- **Action item**: Copy each line below word for word and drop every image.
--- Data in this exercise ---
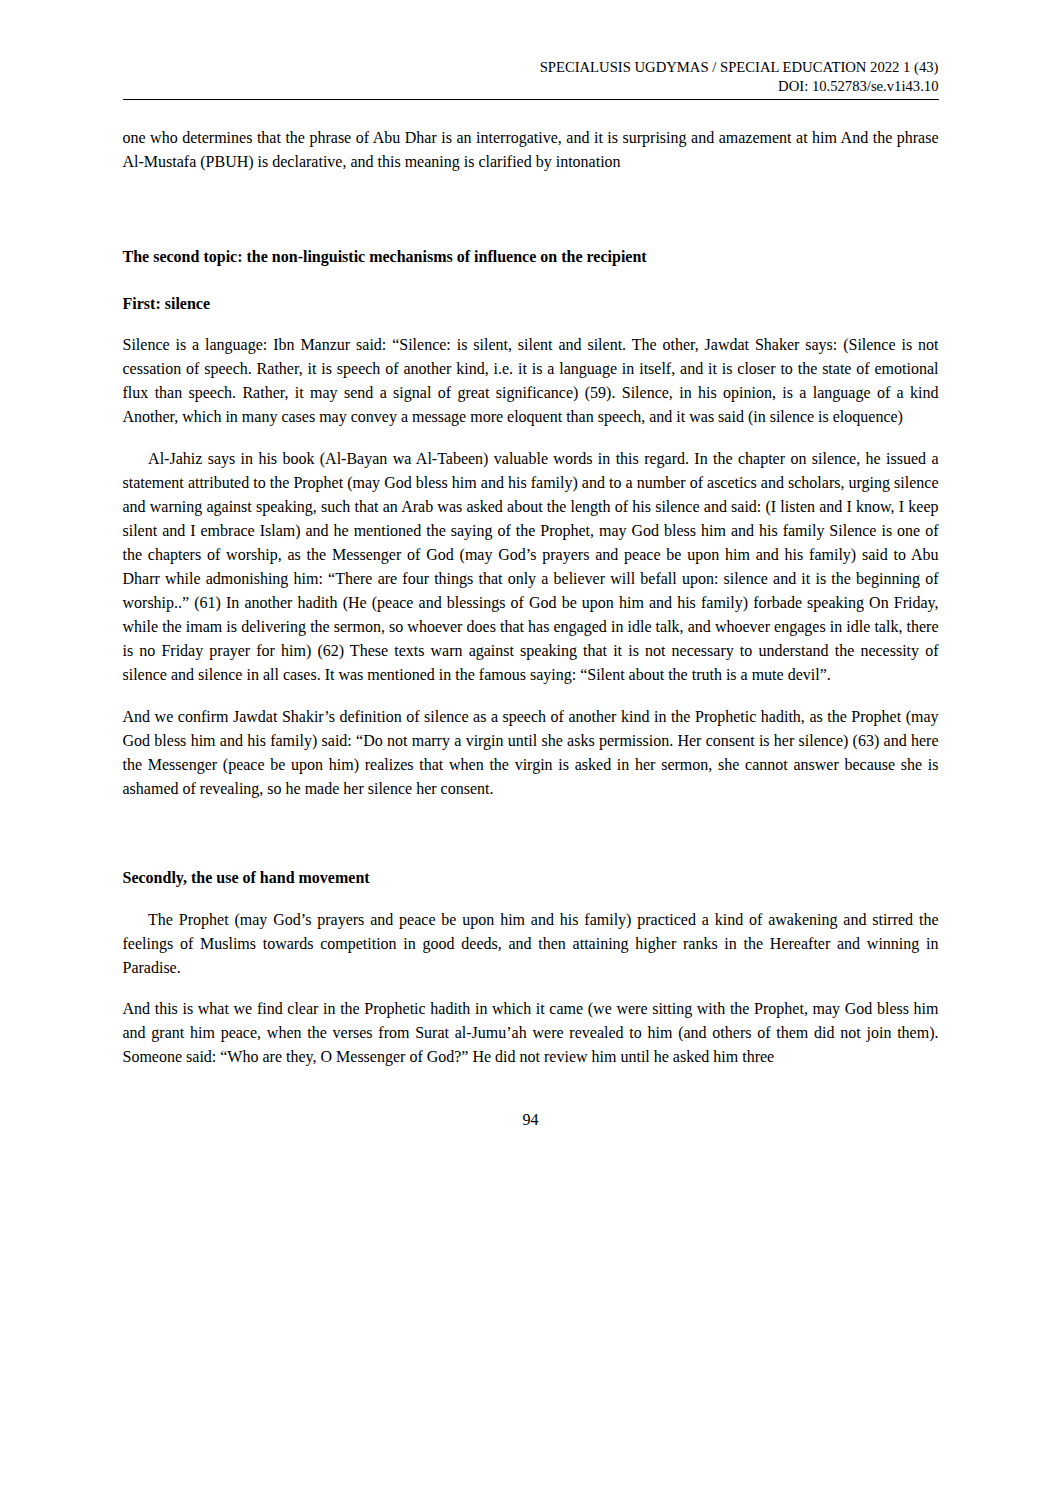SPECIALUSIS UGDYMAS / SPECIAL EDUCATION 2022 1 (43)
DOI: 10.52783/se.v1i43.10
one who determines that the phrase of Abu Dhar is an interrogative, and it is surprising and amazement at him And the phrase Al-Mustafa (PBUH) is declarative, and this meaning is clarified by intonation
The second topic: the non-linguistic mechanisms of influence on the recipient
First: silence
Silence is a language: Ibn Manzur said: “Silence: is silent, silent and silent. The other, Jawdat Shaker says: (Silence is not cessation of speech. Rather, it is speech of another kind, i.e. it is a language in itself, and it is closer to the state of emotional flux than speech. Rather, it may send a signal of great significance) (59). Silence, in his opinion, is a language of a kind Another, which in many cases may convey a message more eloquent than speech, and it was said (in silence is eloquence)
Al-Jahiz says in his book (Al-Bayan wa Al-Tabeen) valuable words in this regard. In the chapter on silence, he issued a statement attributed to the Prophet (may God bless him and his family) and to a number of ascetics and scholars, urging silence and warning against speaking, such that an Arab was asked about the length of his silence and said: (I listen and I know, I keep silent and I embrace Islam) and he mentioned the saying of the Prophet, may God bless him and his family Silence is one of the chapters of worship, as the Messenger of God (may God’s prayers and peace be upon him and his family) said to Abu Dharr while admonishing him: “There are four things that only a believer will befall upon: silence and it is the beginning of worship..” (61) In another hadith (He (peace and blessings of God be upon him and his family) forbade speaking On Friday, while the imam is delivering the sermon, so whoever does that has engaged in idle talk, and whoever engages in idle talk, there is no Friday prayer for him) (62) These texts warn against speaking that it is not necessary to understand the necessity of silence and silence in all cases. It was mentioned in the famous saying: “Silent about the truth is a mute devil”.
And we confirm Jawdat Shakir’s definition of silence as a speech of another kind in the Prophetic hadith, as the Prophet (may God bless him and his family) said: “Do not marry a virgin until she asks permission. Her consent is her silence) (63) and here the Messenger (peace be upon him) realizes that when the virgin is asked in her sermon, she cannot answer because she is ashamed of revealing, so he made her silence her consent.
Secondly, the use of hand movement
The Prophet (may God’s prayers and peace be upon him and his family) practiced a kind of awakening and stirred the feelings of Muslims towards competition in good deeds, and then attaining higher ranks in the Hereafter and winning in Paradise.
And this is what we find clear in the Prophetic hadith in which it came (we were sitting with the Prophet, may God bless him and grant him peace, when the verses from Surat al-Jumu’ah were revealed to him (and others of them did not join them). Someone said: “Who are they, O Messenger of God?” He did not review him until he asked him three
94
---
- **Answer box**:
SPECIALUSIS UGDYMAS / SPECIAL EDUCATION 2022 1 (43)
DOI: 10.52783/se.v1i43.10
one who determines that the phrase of Abu Dhar is an interrogative, and it is surprising and amazement at him And the phrase Al-Mustafa (PBUH) is declarative, and this meaning is clarified by intonation
The second topic: the non-linguistic mechanisms of influence on the recipient
First: silence
Silence is a language: Ibn Manzur said: “Silence: is silent, silent and silent. The other, Jawdat Shaker says: (Silence is not cessation of speech. Rather, it is speech of another kind, i.e. it is a language in itself, and it is closer to the state of emotional flux than speech. Rather, it may send a signal of great significance) (59). Silence, in his opinion, is a language of a kind Another, which in many cases may convey a message more eloquent than speech, and it was said (in silence is eloquence)
Al-Jahiz says in his book (Al-Bayan wa Al-Tabeen) valuable words in this regard. In the chapter on silence, he issued a statement attributed to the Prophet (may God bless him and his family) and to a number of ascetics and scholars, urging silence and warning against speaking, such that an Arab was asked about the length of his silence and said: (I listen and I know, I keep silent and I embrace Islam) and he mentioned the saying of the Prophet, may God bless him and his family Silence is one of the chapters of worship, as the Messenger of God (may God’s prayers and peace be upon him and his family) said to Abu Dharr while admonishing him: “There are four things that only a believer will befall upon: silence and it is the beginning of worship..” (61) In another hadith (He (peace and blessings of God be upon him and his family) forbade speaking On Friday, while the imam is delivering the sermon, so whoever does that has engaged in idle talk, and whoever engages in idle talk, there is no Friday prayer for him) (62) These texts warn against speaking that it is not necessary to understand the necessity of silence and silence in all cases. It was mentioned in the famous saying: “Silent about the truth is a mute devil”.
And we confirm Jawdat Shakir’s definition of silence as a speech of another kind in the Prophetic hadith, as the Prophet (may God bless him and his family) said: “Do not marry a virgin until she asks permission. Her consent is her silence) (63) and here the Messenger (peace be upon him) realizes that when the virgin is asked in her sermon, she cannot answer because she is ashamed of revealing, so he made her silence her consent.
Secondly, the use of hand movement
The Prophet (may God’s prayers and peace be upon him and his family) practiced a kind of awakening and stirred the feelings of Muslims towards competition in good deeds, and then attaining higher ranks in the Hereafter and winning in Paradise.
And this is what we find clear in the Prophetic hadith in which it came (we were sitting with the Prophet, may God bless him and grant him peace, when the verses from Surat al-Jumu’ah were revealed to him (and others of them did not join them). Someone said: “Who are they, O Messenger of God?” He did not review him until he asked him three
94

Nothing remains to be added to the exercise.